I thought it might be worthwhile to add some historical perspective to Rich Moniak’s My Turn of June 14, “The King of Hubris.”
I should preface these comments by saying that I have nothing but respect for Mr. Moniak’s writing. His essays are refreshing and original. They are fact- and reality-based: so different from the empty partisan and ideological dreck one typically finds in editorial spaces.
His June 14 essay is premised on the idea that the GOP is a “conservative” party only because that is the descriptor they have self-identified with for a very long time. However, Mr. Moniak left what in the movies would be called a “plot hole.” Mr. Moniak asserts that “Sen. Lisa Murkowski is the last conservative in Congress standing.” If that’s the case, then what descriptor applies to all those other republicans? I’ll fill that hole in a moment.
There have always been liberals and conservatives in America. Two and a half centuries ago, a bunch of liberals came along with truly paradigm-shifting ideas. Before that time, there was no human freedom, liberty, or democracy. Every country was some variety of monarchical dictatorship. The concept of human beings having individual rights and freedoms that accrued to them personally was unheard of. The concept of rulers being chosen by the people they ruled was unknown.
But “Enlightenment Thinkers” (that era’s liberals) came along, and some in America embraced those ideas. They were opposed by the conservatives of the day – “Tories” – who wanted to remain under the British system of monarchical totalitarianism in which people were nothing more than the monarch’s subjects, not individuals with rights and freedoms, as the liberals postulated.

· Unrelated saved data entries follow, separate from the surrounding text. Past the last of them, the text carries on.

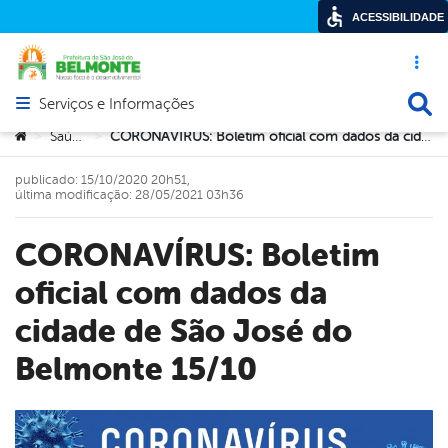
ACESSIBILIDADE
Acesso ráp
Busca
Serviços e Informações
Abrir menu principal de navegação
Você está aqui:
Saúde
CORONAVÍRUS: Boletim oficial com dados da cidade de São José do Belmonte 15/10
>
>
publicado: 15/10/2020 20h51,
última modificação: 28/05/2021 03h36
CORONAVÍRUS: Boletim
oficial com dados da
cidade de São José do
Belmonte 15/10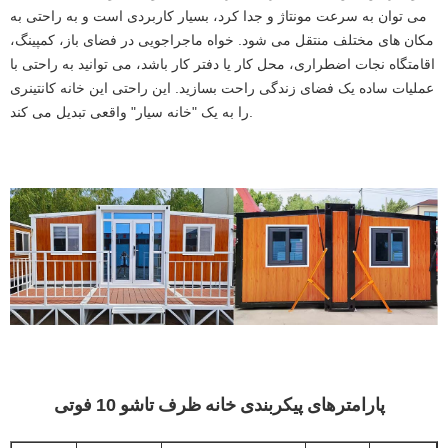
می توان به سرعت مونتاژ و جدا کرد، بسیار کاربردی است و به راحتی به
مکان های مختلف منتقل می شود. خواه ماجراجویی در فضای باز، کمپینگ،
اقامتگاه نجات اضطراری، محل کار یا دفتر کار باشد، می توانید به راحتی با
عملیات ساده یک فضای زندگی راحت بسازید. این راحتی این خانه کانتینری
را به یک "خانه سیار" واقعی تبدیل می کند.
پارامترهای پیکربندی خانه ظرف تاشو 10 فوتی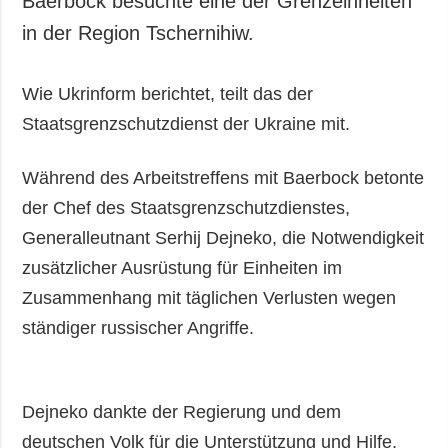
Baerbock besuchte eine der Grenzeinheiten
Gesellschaft und
in der Region Tschernihiw.
Kultur
Sport
Wie Ukrinform berichtet, teilt das der
Kriminalität
Staatsgrenzschutzdienst der Ukraine mit.
Notstand und
Notfälle
Während des Arbeitstreffens mit Baerbock betonte
ZUSÄTZLICH
LEISTUNGEN
der Chef des Staatsgrenzschutzdienstes,
Veröffentlichungen
Abonnement
Generalleutnant Serhij Dejneko, die Notwendigkeit
Interview
Fotobank
zusätzlicher Ausrüstung für Einheiten im
Fotos
Zusammenhang mit täglichen Verlusten wegen
Video
ständiger russischer Angriffe.
Dejneko dankte der Regierung und dem
deutschen Volk für die Unterstützung und Hilfe,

Fortunately, in 1781, the liberals won.
The GOP has made a major propaganda effort to redefine those principles invented by liberals — the rule of law, multiparty democracy, individual rights and freedoms, multi-branch government, etc. — as “conservative” principles. They rely on the typical American’s ignorance of history to achieve this deception. But the historical truth – voluminously and meticulously documented – is that conservatives fought tooth and nail against all those liberal concepts.

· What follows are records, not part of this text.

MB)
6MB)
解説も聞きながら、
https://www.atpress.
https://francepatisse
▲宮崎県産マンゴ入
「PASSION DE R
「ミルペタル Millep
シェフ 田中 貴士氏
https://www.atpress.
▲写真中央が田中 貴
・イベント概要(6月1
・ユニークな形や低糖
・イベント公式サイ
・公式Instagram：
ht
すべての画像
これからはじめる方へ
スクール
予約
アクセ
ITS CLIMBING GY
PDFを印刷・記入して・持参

The most interesting bit of historical research I have done recently involved tracing America’s fascist and Nazi movement and ideology as it has migrated across America’s political landscape over the last two centuries. It began in the Antebellum South, manifested as the southern wing of the Democratic party. Following World War Two and the northern Democratic party turning away from the South’s fascist racism, America’s vital and determined fascist and Nazi movement had to find a new home. It has spent the last 70 years taking over the Republican party.
I will try to state the next two paragraphs in as unconfusing a way as possible.
If you are looking for the “conservative” principles America was founded on, then you are looking under the wrong label. Those “conservative” principles were invented, defined, promoted, and fought for by liberals. Lisa Murkowski — along with most of the democrats and independents in Congress — is standing up for America’s liberal founding principles. So, we could simply call all those other Republicans what they are: fascists and Nazis.
However, another perspective on this is that all those other Republicans in Congress are the conservatives. Why? Because they are standing up for the historically documented conservative principles of hatred for and opposition to democracy, society living under the rule of monarchs, revulsion at the concept of people having rights and personal freedoms.
I get that for Lisa Murkowski — with the “Republican” identifier baked into her since childhood leaving a Republican party that has been taken over by America’s fascist and Nazi movement is likely something beyond her ability to conceive.
Lisa, Mr. Moniak is extraordinarily generous to you because, as most parents tell their children at some point during adolescence, you are defined by the company you choose to keep.
• Donald R. Douglas has been a resident of Juneau since 1992. He is a non-partisan voter.